To the OP, I have been amazed at how much easier DH's life (and mine) is now that he's on Medicare. When he was on my Megacorp United Health Care, it was a constant battle. He'd need blood drawn and would have it done at the doctor's office, when the only way that's covered is if he went to a certain lab. UHC requires pre-approval for virtually everything. We haven't had one issue with Medicare along these lines. Sometimes we'll get a big bill, and discover that the provider didn't have our Supplement info. Giving them the info has taken care of it 100% of the time. Medicare is the greatest thing since sliced bread.

And do you know why the commission is bigger? My agent was very forthcoming in telling me the government pays your MA company a certain amount of money each and every month. In our state it's around 700 bucks, the MA company takes that money and then they start squeezing the consumer because they want to keep as much money as possible. What a conflict of interest IMO...in effect the government pays a bunch of your monthly premium and you are back to the old model and not really on Medicare in its pure form.
 
Take a look at https://boomerbenefits.com/medigap-plan-f-vs-plan-g-vs-plan-n/ and consider Plan N, which I have. I live in southern California. For someone just turning 65, N would be $131, G $162, and F $172. There might be 12-month discounts on some of these if you sign up at 65.

SOME doctor visits have a copay up to $20. I haven't figured this out exactly. I think they're office visits that aren't preventive. If the office visit price is less than $100 (I see a lot in the $85 range), the copay will be less than $20 (but the supplemental policy pays nothing).

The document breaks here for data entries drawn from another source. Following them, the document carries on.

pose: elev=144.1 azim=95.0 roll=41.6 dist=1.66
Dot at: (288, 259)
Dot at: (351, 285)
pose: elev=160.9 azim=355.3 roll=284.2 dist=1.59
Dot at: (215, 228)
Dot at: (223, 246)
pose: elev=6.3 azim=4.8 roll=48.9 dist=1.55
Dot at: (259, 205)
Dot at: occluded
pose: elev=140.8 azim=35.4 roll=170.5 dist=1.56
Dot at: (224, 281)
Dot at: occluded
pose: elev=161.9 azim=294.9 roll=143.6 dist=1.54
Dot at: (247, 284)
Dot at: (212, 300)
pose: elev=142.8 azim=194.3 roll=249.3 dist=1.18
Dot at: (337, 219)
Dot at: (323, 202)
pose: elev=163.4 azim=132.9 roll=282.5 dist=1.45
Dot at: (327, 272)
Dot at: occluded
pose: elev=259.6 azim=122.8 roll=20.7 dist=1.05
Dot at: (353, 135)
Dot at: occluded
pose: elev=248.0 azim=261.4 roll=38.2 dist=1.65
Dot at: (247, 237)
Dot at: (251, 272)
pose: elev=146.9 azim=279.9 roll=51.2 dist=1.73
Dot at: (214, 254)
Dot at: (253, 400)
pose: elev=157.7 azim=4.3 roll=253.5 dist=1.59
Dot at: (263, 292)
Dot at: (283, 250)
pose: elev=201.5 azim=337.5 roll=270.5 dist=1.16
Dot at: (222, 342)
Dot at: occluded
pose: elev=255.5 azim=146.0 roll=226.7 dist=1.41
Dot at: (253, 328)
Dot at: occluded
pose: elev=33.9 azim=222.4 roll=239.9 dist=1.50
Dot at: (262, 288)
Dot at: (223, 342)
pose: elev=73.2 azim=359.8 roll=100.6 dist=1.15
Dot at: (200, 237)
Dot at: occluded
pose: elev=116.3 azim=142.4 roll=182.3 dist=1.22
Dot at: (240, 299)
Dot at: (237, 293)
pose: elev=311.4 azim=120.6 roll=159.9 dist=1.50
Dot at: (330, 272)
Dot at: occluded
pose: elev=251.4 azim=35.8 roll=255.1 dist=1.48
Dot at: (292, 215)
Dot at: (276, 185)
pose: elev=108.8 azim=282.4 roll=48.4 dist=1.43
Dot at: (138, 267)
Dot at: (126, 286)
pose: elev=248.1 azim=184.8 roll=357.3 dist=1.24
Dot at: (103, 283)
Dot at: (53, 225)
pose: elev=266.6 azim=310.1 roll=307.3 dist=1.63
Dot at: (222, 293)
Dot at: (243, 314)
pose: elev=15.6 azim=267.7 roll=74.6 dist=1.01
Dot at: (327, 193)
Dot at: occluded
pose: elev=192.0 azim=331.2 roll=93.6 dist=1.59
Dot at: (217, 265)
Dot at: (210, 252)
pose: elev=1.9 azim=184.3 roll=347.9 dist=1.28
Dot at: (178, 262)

Supposedly N doesn't cover "Part B excess charges." Some states don't allow these, and I've never seen one even though California is not one of those.

Anyway, for most of us, the monthly difference easily covers the deductible and half a dozen copays.
 
We used Boomer Benefits to help decide which plan the DH should choose when he qualifies for Medicare later this year. The big difference I see between Medigaps & MA is that you're rolling the dice with a Medicare Advantage plan. The premiums might be $0 to start, but the out of pocket can really shoot up if you actually get sick. Then if you want to switch to a supplement later, you may face underwriting and medical questions. Another thing Boomer Benefits does is give you an idea of average increases for policies over time. Some are greatly discounted at first, but skyrocket later. Check your state laws. Some allow you to change companies to shop for the best deal each year. Others require underwriting. I think MO, CA & OR are the only ones that allow consumers to switch companies without medical questions.

Our experience with BB was excellent.